→ **Goal of the exercise**: From the first line of the listing below to the line containing "lijn Kesteren - Dodewaard. Daar wordt n", write out everything exactly. No pictures.

→ **Records provided**:
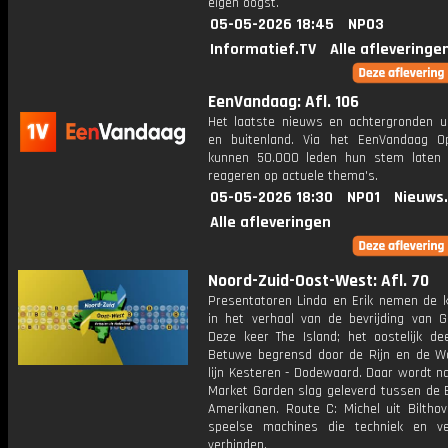
eigen oogst.
05-05-2026 18:45
NPO3
Informatief.TV
Alle afleveringe
EenVandaag: Afl. 106
Het laatste nieuws en achtergronden ui
en buitenland. Via het EenVandaag Op
kunnen 50.000 leden hun stem laten
reageren op actuele thema's.
05-05-2026 18:30
NPO1
Nieuws
Alle afleveringen
Noord-Zuid-Oost-West: Afl. 70
Presentatoren Linda en Erik nemen de k
in het verhaal van de bevrijding van Ge
Deze keer The Island; het oostelijk de
Betuwe begrensd door de Rijn en de W
lijn Kesteren - Dodewaard. Daar wordt n
Market Garden slag geleverd tussen de B
Amerikanen. Route C: Michel uit Biltho
speelse machines die techniek en ve
verbinden.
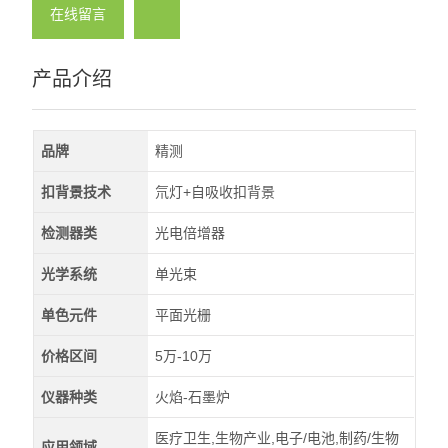
在线留言
产品介绍
品牌
精测
扣背景技术
氘灯+自吸收扣背景
检测器类
光电倍增器
光学系统
单光束
单色元件
平面光栅
价格区间
5万-10万
仪器种类
火焰-石墨炉
医疗卫生,生物产业,电子/电池,制药/生物
应用领域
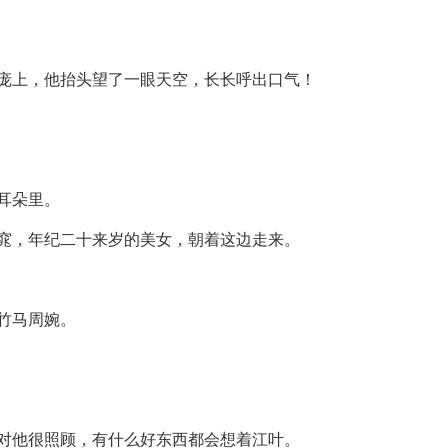
庞上，他抬头望了一眼天空，长长呼出口气！
耳朵里。
窕，年纪二十来岁的美女，朝着这边走来。
竹马周婉。
对他很照顾，有什么好东西都会想着江叶。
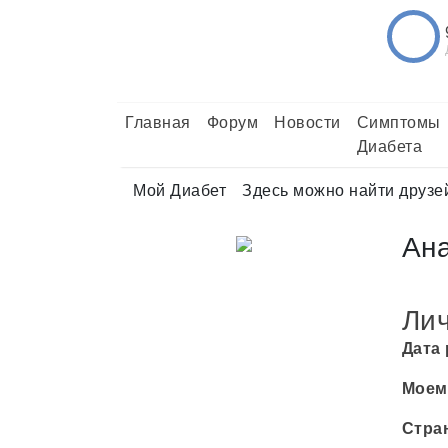
Главная
Форум
Новости
Симптомы
Диабета
Мой Диабет
Здесь можно найти друзе
Ан
Ли
Дата
Моем
Стра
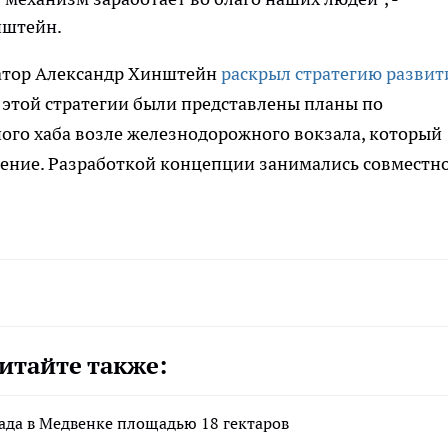
нштейн.
натор Александр Хинштейн
раскрыл стратегию развит
х этой стратегии были представлены планы по
ого хаба возле железнодорожного вокзала, который
щение. Разработкой концепции занимались совместно
итайте также:
ада в Медвенке площадью 18 гектаров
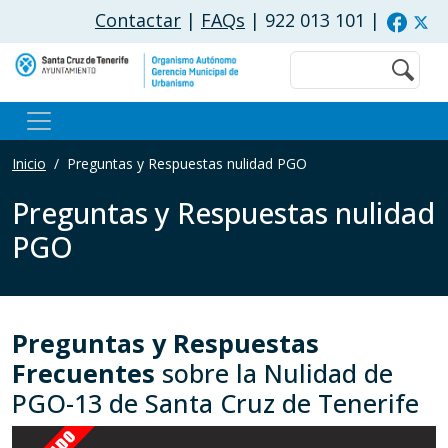
Pasar al contenido principal
Contactar
|
FAQs
| 922 013 101
|
Buscar
Inicio
Preguntas y Respuestas nulidad PGO
Preguntas y Respuestas nulidad
PGO
Preguntas y Respuestas
Frecuentes
sobre la Nulidad de
PGO-13 de Santa Cruz de Tenerife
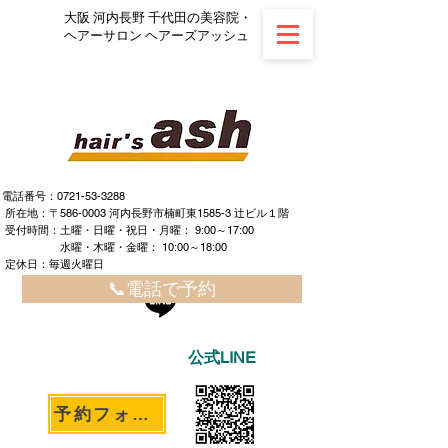
大阪 河内長野 千代田の美容院・
ヘアーサロン ヘアーズアッシュ
電話番号：0721-53-3288
所在地：〒586-0003 河内長野市楠町東1585-3 辻ビル１階
​ ​受付時間：土曜・日曜・祝日・月曜： 9:00～17:00
水曜・木曜・金曜： 10:00～18:00
定休日：毎週火曜日
📞電話で予約
公式LINE
予約フォームへ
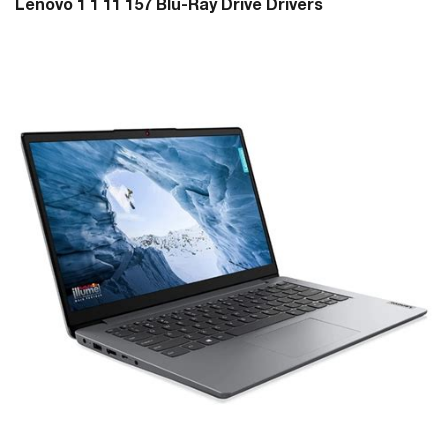
Lenovo 1 1 11 157 Blu-Ray Drive Drivers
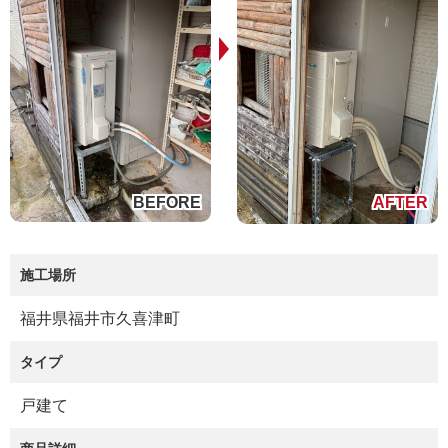
施工場所
福井県福井市久喜津町
タイプ
戸建て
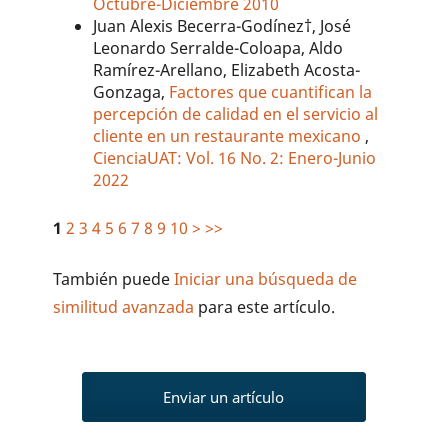
Octubre-Diciembre 2010
Juan Alexis Becerra-Godínez†, José
Leonardo Serralde-Coloapa, Aldo
Ramírez-Arellano, Elizabeth Acosta-
Gonzaga,
Factores que cuantifican la
percepción de calidad en el servicio al
cliente en un restaurante mexicano
,
CienciaUAT: Vol. 16 No. 2: Enero-Junio
2022
1
2
3
4
5
6
7
8
9
10
>
>>
También puede
Iniciar una búsqueda de
similitud avanzada
para este artículo.
Enviar un artículo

→ **Worked solution**:
eigen oogst.
05-05-2026 18:45
NPO3
Informatief.TV
Alle afleveringe
EenVandaag: Afl. 106
Het laatste nieuws en achtergronden ui
en buitenland. Via het EenVandaag Op
kunnen 50.000 leden hun stem laten
reageren op actuele thema's.
05-05-2026 18:30
NPO1
Nieuws
Alle afleveringen
Noord-Zuid-Oost-West: Afl. 70
Presentatoren Linda en Erik nemen de k
in het verhaal van de bevrijding van Ge
Deze keer The Island; het oostelijk de
Betuwe begrensd door de Rijn en de W
lijn Kesteren - Dodewaard. Daar wordt n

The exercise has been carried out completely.